The Ca²⁺ stores of Dictyostelium discoideum amoebae take part in control of homoeostasis of the cytosolic free Ca²⁺ concentration ([Ca²⁺]_i) and the cyclic-AMP-induced [Ca²⁺]_i-signalling cascade. In order to characterize regulatory mechanisms of these stores, we incubated cells with the calmodulin antagonist calmidazolium. Measurement of permeabilized and intact cells in suspension with a Ca²⁺-sensitive electrode revealed that calmidazolium induced Ca²⁺ release from intracellular stores, influx of Ca²⁺ across the plasma membrane and subsequent efflux. In single fura-2-loaded cells calmidazolium evoked rapid and global transient elevations of [Ca²⁺]_i. Other calmodulin antagonists (trifluoperazine, chlorpromazine, fendiline and W7) also induced transient elevations of [Ca²⁺]_i, which were, however, slower and observed in fewer cells. The calmidazolium-induced influx of extracellular Ca²⁺ was inhibited by preincubation with 2,5-di-(t-butyl)-1,4-hydroquinone (BHQ) and 7-chloro-4-nitrobenz-2-oxa-1,3-diazole (NBD-Cl), both known to interact with pumps of the inositol 1,4,5-trisphosphate (IP₃)-sensitive store, and by the V-type H⁺-ATPase inhibitor bafilomycin A₁, which affects the acidosomal Ca²⁺ store.
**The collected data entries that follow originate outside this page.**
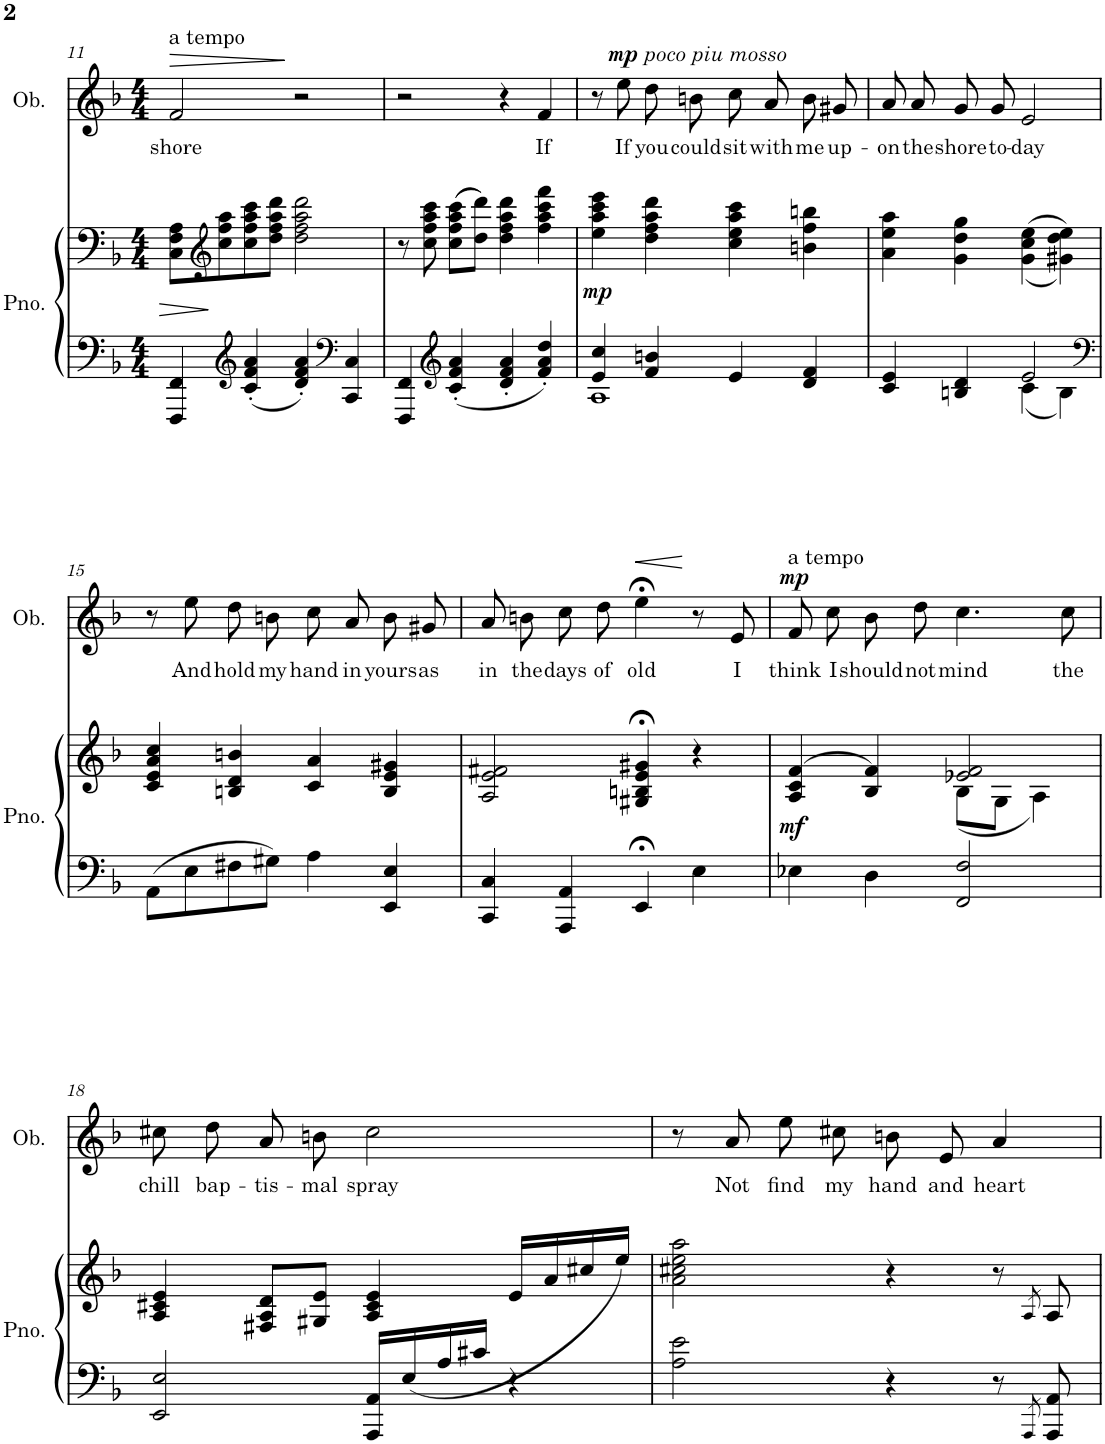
**kern	**kern	**dynam	**kern	**text	**dynam
*part2	*part2	*part2	*part1	*part1	*part1
*staff3	*staff2	*staff2/3	*staff1	*staff1	*staff1
*I"Piano	*	*	*I"Oboe	*	*
*I'Pno.	*	*	*I'Ob.	*	*
!!LO:PB:g=z
*clefF4	*clefF4	*	*clefG2	*	*
*k[b-]	*k[b-]	*	*k[b-]	*	*
*M4/4	*M4/4	*	*M4/4	*	*
=11	=11	=11	=11	=11	=11
!	!	!	!LO:TX:a:t=a tempo	!	!
!	!	!	!	!LO:LY:b	!LO:HP:b
4FFF/ 4FF/	8C\ 8F\ 8A\L	.	2f/	shore	>
*	*clefG2	*	*	*	*
.	8cc\ 8ff\ 8aa\	.	.	.	.
*clefG2	*	*	*	*	*
4c/' 4f/' 4a/'	8cc\ 8ff\ 8aa\ 8ccc\	.	.	.	.
.	8dd\ 8ff\ 8aa\ 8ddd\J	.	.	.	.
4d/' 4f/' 4a/'	2dd\ 2ff\ 2aa\ 2ddd\	.	2r	.	]
*clefF4	*	*	*	*	*
4CC/ 4C/	.	.	.	.	.
=12	=12	=12	=12	=12	=12
4FFF/ 4FF/	8r	.	2r	.	.
.	8cc\ 8ff\ 8aa\ 8ccc\	.	.	.	.
*clefG2	*	*	*	*	*
4c/' 4f/' 4a/'	(>(8cc\ 8ff\ 8aa\ 8ccc\L	.	.	.	.
.	8dd\ 8ddd\J))	.	.	.	.
4d/' 4f/' 4a/'	4dd\ 4ff\ 4aa\ 4ddd\	.	4r	.	.
!	!	!	!	!LO:LY:b	!
4f/' 4a/' 4dd/'	4ff\ 4aa\ 4ccc\ 4fff\	.	4f/	If	.
=13	=13	=13	=13	=13	=13
*^	*	*	*	*	*
!	!	!	!LO:DY:b	!	!	!
4e/ 4cc/	1A	4ee\ 4aa\ 4ccc\ 4eee\	mp	8r	.	.
!	!	!	!	!LO:TX:a:i:t=poco piu mosso	!	!
!	!	!	!	!	!LO:LY:b	!LO:DY:a
.	.	.	.	8ee\	If	mp
!	!	!	!	!	!LO:LY:b	!
4f/ 4bn/	.	4dd\ 4ff\ 4aa\ 4ddd\	.	8dd\L	you	.
!	!	!	!	!	!LO:LY:b	!
.	.	.	.	8bn\J	could	.
!	!	!	!	!	!LO:LY:b	!
4e/	.	4cc\ 4ee\ 4aa\ 4ccc\	.	8cc\L	sit	.
!	!	!	!	!	!LO:LY:b	!
.	.	.	.	8a\J	with	.
!	!	!	!	!	!LO:LY:b	!
4d/ 4f/	.	4bn\ 4ff\ 4bbn\	.	8b/L	me	.
!	!	!	!	!	!LO:LY:b	!
.	.	.	.	8g#X/J	up-	.
=14	=14	=14	=14	=14	=14	=14
!	!	!	!	!	!LO:LY:b	!
4c/ 4e/	2ryy	4a\ 4ee\ 4aa\	.	8a/L	-on	.
!	!	!	!	!	!LO:LY:b	!
.	.	.	.	8a/J	the	.
!	!	!	!	!	!LO:LY:b	!
4Bn/ 4d/	.	4g\ 4dd\ 4gg\	.	8g/L	shore	.
!	!	!	!	!	!LO:LY:b	!
.	.	.	.	8g/J	to-	.
!	!	!	!	!	!LO:LY:b	!
2e/	4c\	(<(4g\ 4cc\ 4ee\	.	2e/	-day	.
.	4B\	4g#X\ 4dd\ 4ee\))	.	.	.	.
*v	*v	*	*	*	*	*
!!LO:LB:g=z
=15	=15	=15	=15	=15	=15
*clefF4	*	*	*	*	*
8AA\L	4c/ 4e/ 4a/ 4cc/	.	8r	.	.
!	!	!	!	!LO:LY:b	!
8E\	.	.	8ee\	And	.
!	!	!	!	!LO:LY:b	!
8F#X\	4Bn/ 4d/ 4bn/	.	8dd\L	hold	.
!	!	!	!	!LO:LY:b	!
8G#X\J	.	.	8bn\J	my	.
!	!	!	!	!LO:LY:b	!
4A\	4c/ 4a/	.	8cc\L	hand	.
!	!	!	!	!LO:LY:b	!
.	.	.	8a\J	in	.
!	!	!	!	!LO:LY:b	!
4EE/ 4E/	4B/ 4e/ 4g#X/	.	8b/L	yours	.
!	!	!	!	!LO:LY:b	!
.	.	.	8g#X/J	as	.
=16	=16	=16	=16	=16	=16
!	!	!	!	!LO:LY:b	!
4CC/ 4C/	2A/ 2e/ 2f#X/	.	8a/L	in	.
!	!	!	!	!LO:LY:b	!
.	.	.	8bn/J	the	.
!	!	!	!	!LO:LY:b	!
4AAA/ 4AA/	.	.	8cc\L	days	.
!	!	!	!	!LO:LY:b	!
.	.	.	8dd\J	of	.
!	!	!	!	!LO:LY:b	!LO:HP:b
4EE;</	4G#X/;< 4Bn/;< 4e/;< 4g#X/;<	.	4ee;<\	old	<
4E\	4r	.	8r	.	[
!	!	!	!	!LO:LY:b	!
.	.	.	8e/	I	.
=17	=17	=17	=17	=17	=17
*	*^	*	*	*	*
!	!	!	!	!LO:TX:a:t=a tempo	!	!
!	!	!	!LO:DY:b	!	!LO:LY:b	!LO:DY:a
4E-X\	4A/ 4c/ [4f/	2ryy	mf	8f/L	think	mp
!	!	!	!	!	!LO:LY:b	!
.	.	.	.	8cc/J	I	.
!	!	!	!	!	!LO:LY:b	!
4D\	4B-/ 4f/]	.	.	8b-\L	should	.
!	!	!	!	!	!LO:LY:b	!
.	.	.	.	8dd\J	not	.
!	!	!	!	!	!LO:LY:b	!
2FF/ 2F/	2e-X/ 2f/	(8B-\L	.	4.cc\	mind	.
.	.	8G\J	.	.	.	.
.	.	4A\)	.	.	.	.
!	!	!	!	!	!LO:LY:b	!
.	.	.	.	8cc\	the	.
*	*v	*v	*	*	*	*
!!LO:LB:g=z
=18	=18	=18	=18	=18	=18
!	!	!	!	!LO:LY:b	!
2EE/ 2E/	4A/ 4c#X/ 4e/	.	8cc#X\L	chill	.
!	!	!	!	!LO:LY:b	!
.	.	.	8dd\J	bap-	.
!	!	!	!	!LO:LY:b	!
.	8F#X/ 8A/ 8d/L	.	8a/L	-tis-	.
!	!	!	!	!LO:LY:b	!
.	8G#X/ 8e/J	.	8bn/J	-mal	.
!	!	!	!	!LO:LY:b	!
16AAA/ 16AA/LL	4A/ 4c#/ 4e/	.	2cc#\	spray	.
16E/	.	.	.	.	.
16A/	.	.	.	.	.
16c#X/JJ	.	.	.	.	.
4r	16e/LL	.	.	.	.
.	16a/	.	.	.	.
.	16cc#X/	.	.	.	.
.	(16ee/JJ	.	.	.	.
=19	=19	=19	=19	=19	=19
2A\ 2e\	2a\ 2cc#X\ 2ee\ 2aa\	.	8r	.	.
!	!	!	!	!LO:LY:b	!
.	.	.	8a/	Not	.
!	!	!	!	!LO:LY:b	!
.	.	.	8ee\L	find	.
!	!	!	!	!LO:LY:b	!
.	.	.	8cc#X\J	my	.
!	!	!	!	!LO:LY:b	!
4r	4r	.	8bn/L	hand	.
!	!	!	!	!LO:LY:b	!
.	.	.	8e/J	and	.
!	!	!	!	!LO:LY:b	!
8r	8r	.	4a/	heart	.
8qAAA/	8qA/	.	.	.	.
8AAA/ 8AA/	8A/	.	.	.	.
=	=	=	=	=	=
*-	*-	*-	*-	*-	*-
Incubation with pump inhibitors did not itself induce changes in [Ca²⁺]_i. We conclude that the effects of calmidazolium are, at least in part, mediated by its calmodulin-antagonizing properties, that it acts by inducing Ca²⁺ release from filled storage compartments, and that its target of action is both the IP₃-sensitive store and the acidosome; emptying of these stores leads to influx of extracellular Ca²⁺.